This is from the exercise 5.7 of the book An Introduction to Quantum Stochastic Calculus by K.R. Parthasarathy. By observable we mean Hermitian Operators on a Hilbert space $H$ and by state we mean positive operator with unit trace.
Here $\rho$ be a state on $H$, let $\rho=\sum\limits_{r=1}^l p_r|u_r\rangle\langle u_r|$ be its spectral resolution where $p_r>0$, $\sum\limits_{r=1}^l p_r=1$, $u_r$'s are unit vectors and $l\le n$.
Then $\text{tr}\ \rho X_iX_j=\sum\limits_{r=1}^l p_r\langle u_r, X_iX_j u_r\rangle$. Therefore, $A_r=\sum\limits_{r=1}^l p_r A_r$ where $A_r=(\langle u_r,X_iX_ju_r\rangle)$.
Let $k_r=\text{rank}(A_r)$. Then $\text{rank}(A)\le\sum\limits_{r=1}^l k_r$.
Now if I can prove that $k_r\le n$, I have $\text{rank}(A)\le ln\le n^2$.
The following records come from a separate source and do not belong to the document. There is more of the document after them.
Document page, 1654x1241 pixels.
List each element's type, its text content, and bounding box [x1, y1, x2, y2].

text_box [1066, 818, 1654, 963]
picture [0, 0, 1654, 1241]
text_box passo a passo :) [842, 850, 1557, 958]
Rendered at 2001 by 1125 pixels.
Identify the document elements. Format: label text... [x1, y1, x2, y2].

So I just need to prove that the $m\times m$ matrix $A_r=(\langle u_r,X_iX_ju_r\rangle)=(\langle X_iu_r,X_ju_r\rangle)$ has rank not exceeding $n$. If $m\le n$, we have nothing to prove. So assume $m>n$.
So we have observables $X_1,\ldots,X_m$ and a unit vector $u$ in a $n$ dimensional Hilbert space $H$ with $m>n$. We have to show that the matrix $(\langle X_iu,X_ju\rangle)$ has rank not exceeding $n$. I'm stuck at this point.
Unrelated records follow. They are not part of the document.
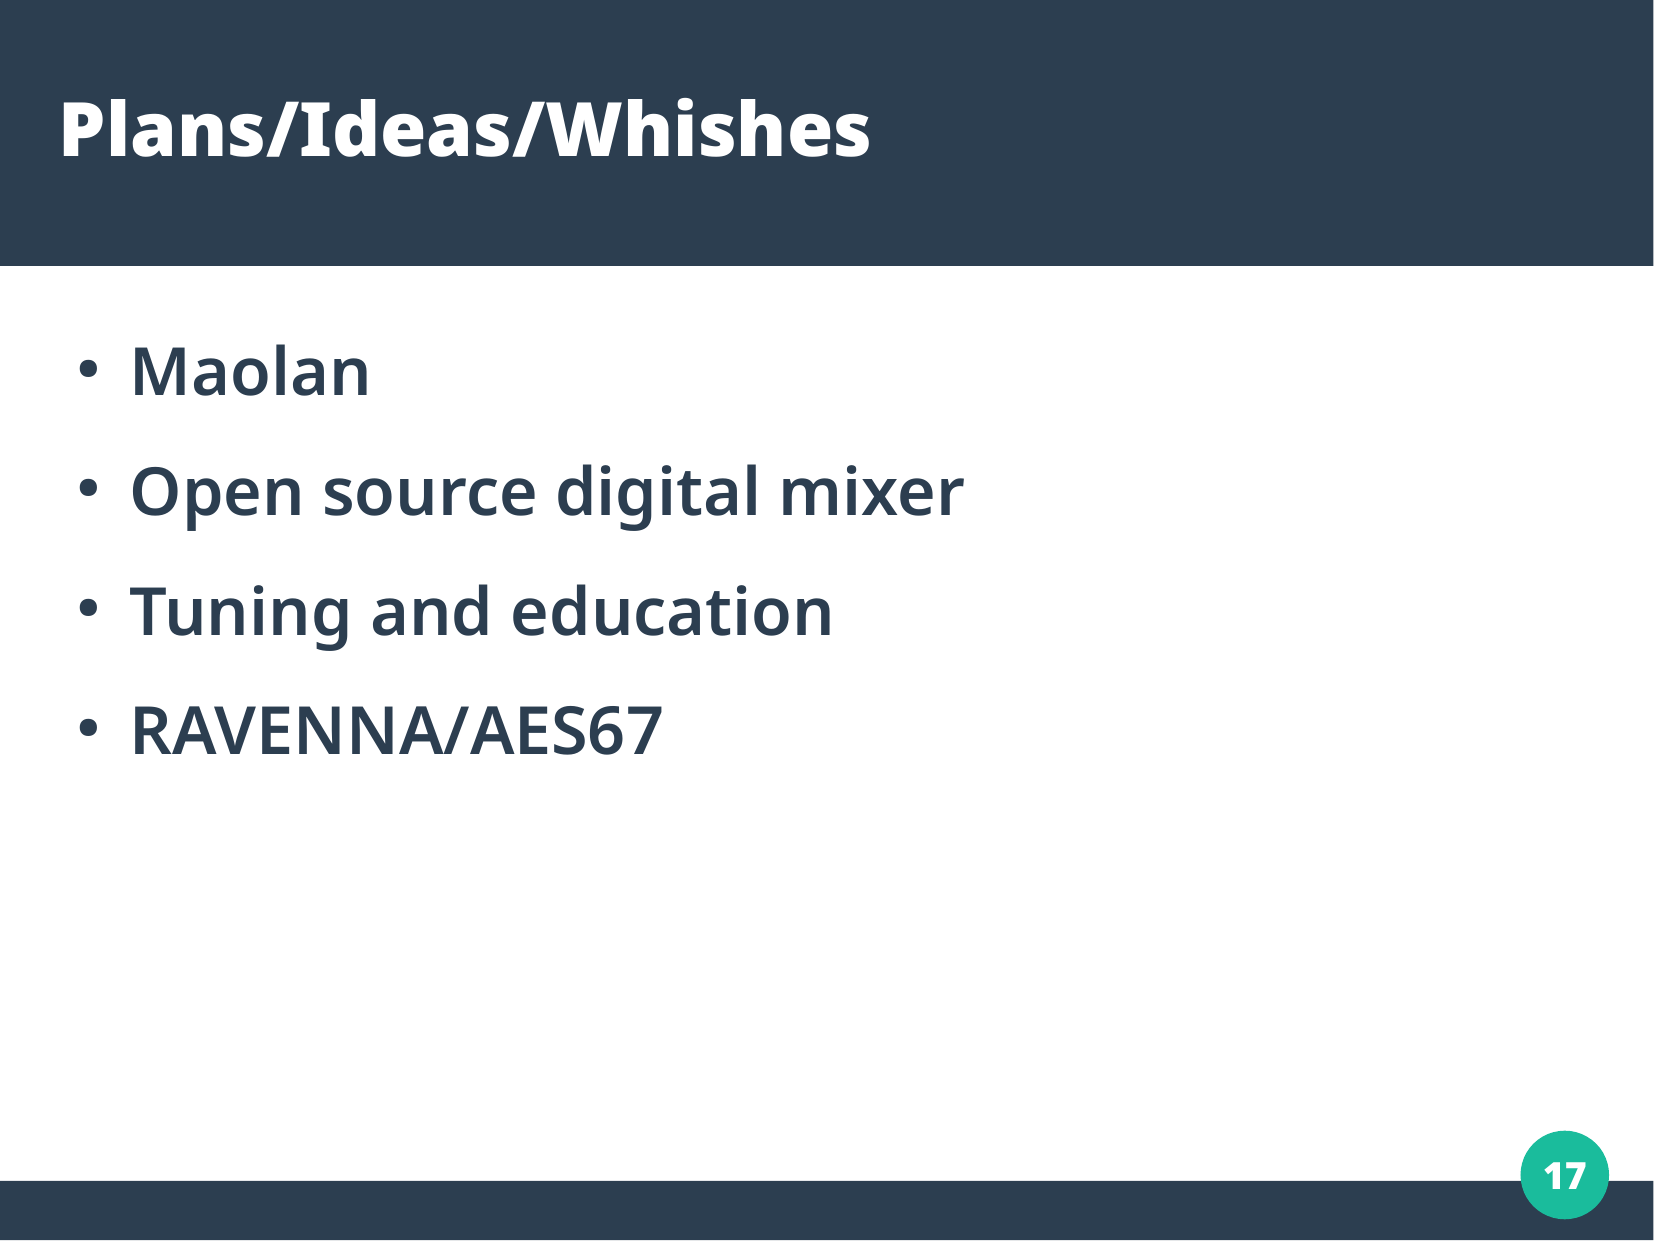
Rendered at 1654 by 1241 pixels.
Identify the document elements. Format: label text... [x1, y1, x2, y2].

title Plans/Ideas/Whishes [58, 49, 1595, 207]
list Maolan Open source digital mixer Tuning and education RAVENNA/AES67 [58, 324, 1595, 1152]
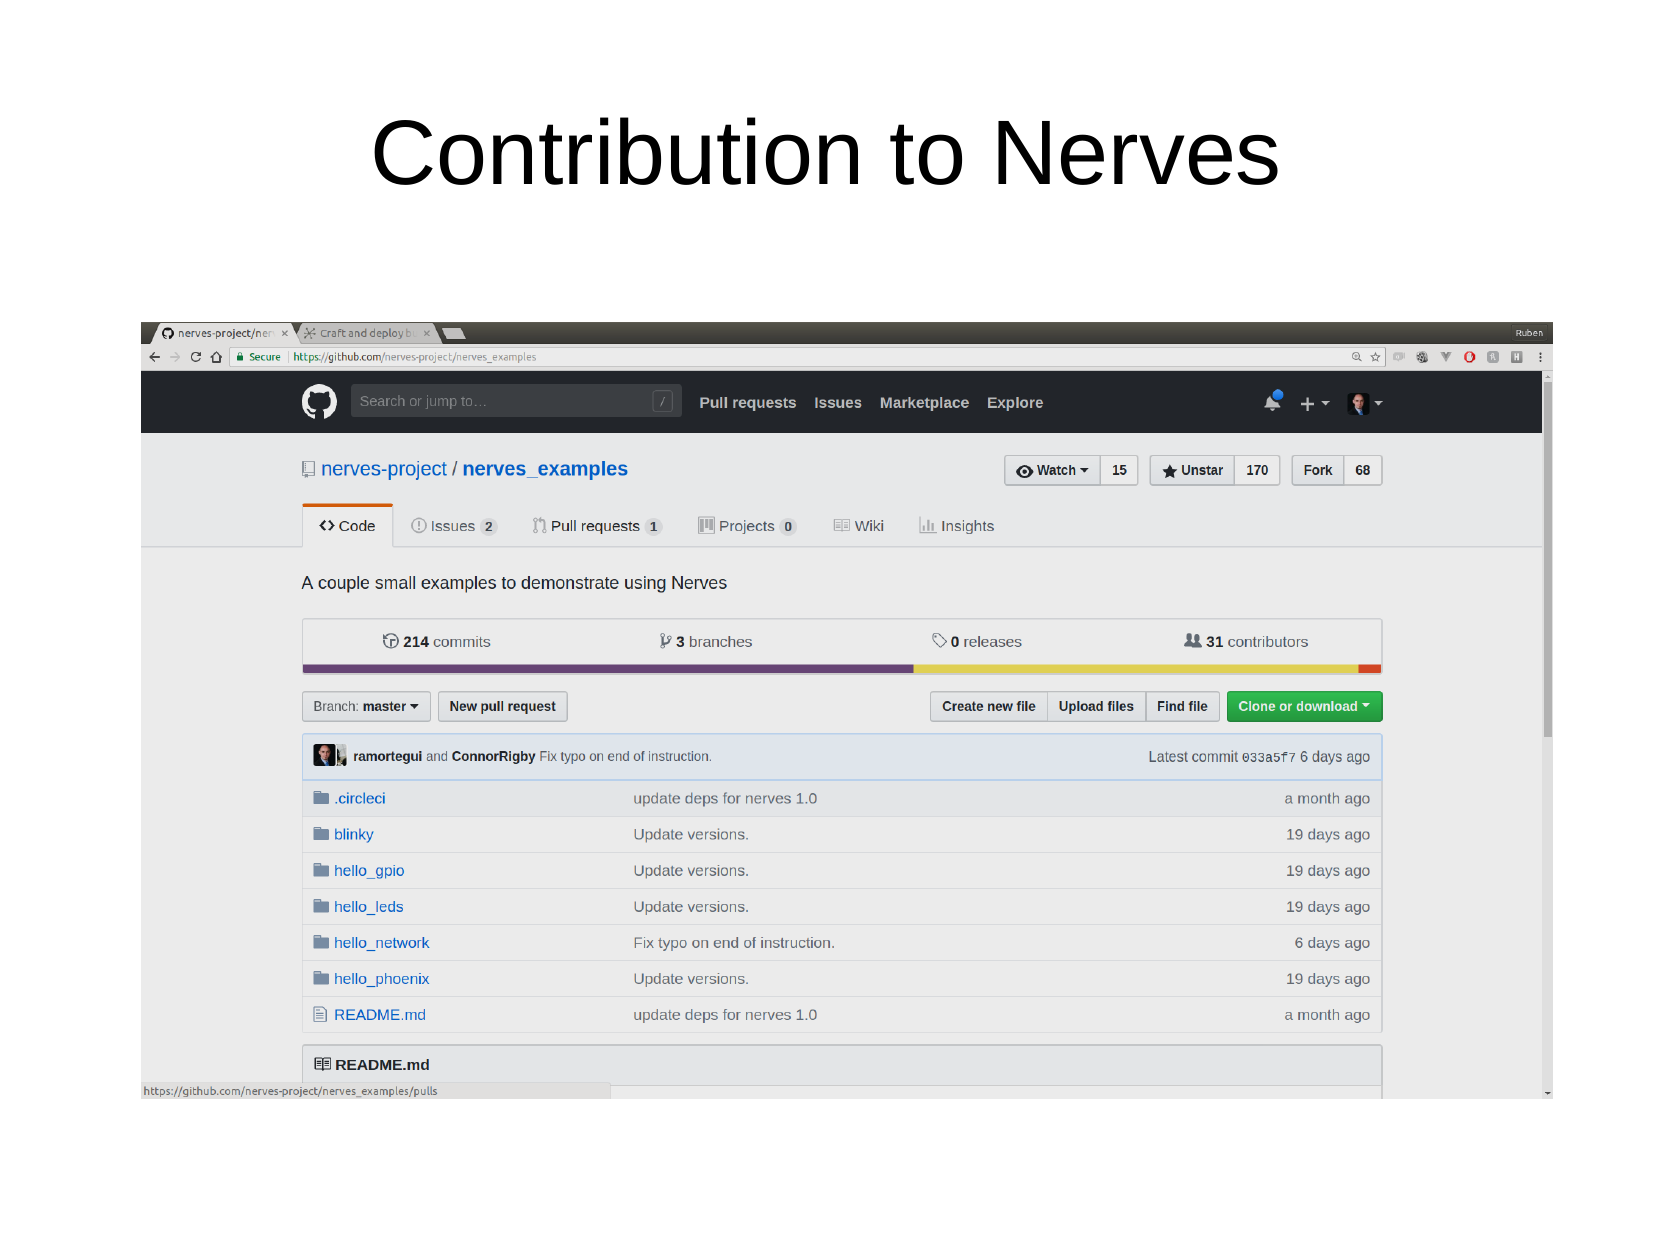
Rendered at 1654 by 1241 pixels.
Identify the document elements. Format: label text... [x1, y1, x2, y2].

Can anyone help to prove the above claim? Thanks for your help in advance.
Thanks to John Doe. I'm just expressing his comments in words-
$X_1u,\ldots, X_mu$ are $m$ vectors in a $n$ dimensional space $H$. WLOG, $X_1u,\ldots,X_ku$ are the linear;y independent vectors with $k\le n$. Then for any $i>k$, $X_iu=\lambda_1 X_1u+\cdots+X_ku\implies \langle X_iu, X_iu\rangle =\lambda_1\langle X_1u,X_ju\rangle+\cdots+\lambda_k\langle X_ku,X_ju\rangle$. Hence, $i$-th row of the matrix is linear combination of the first $k$ rows. This shows that rank of the matrix$=k\le n$.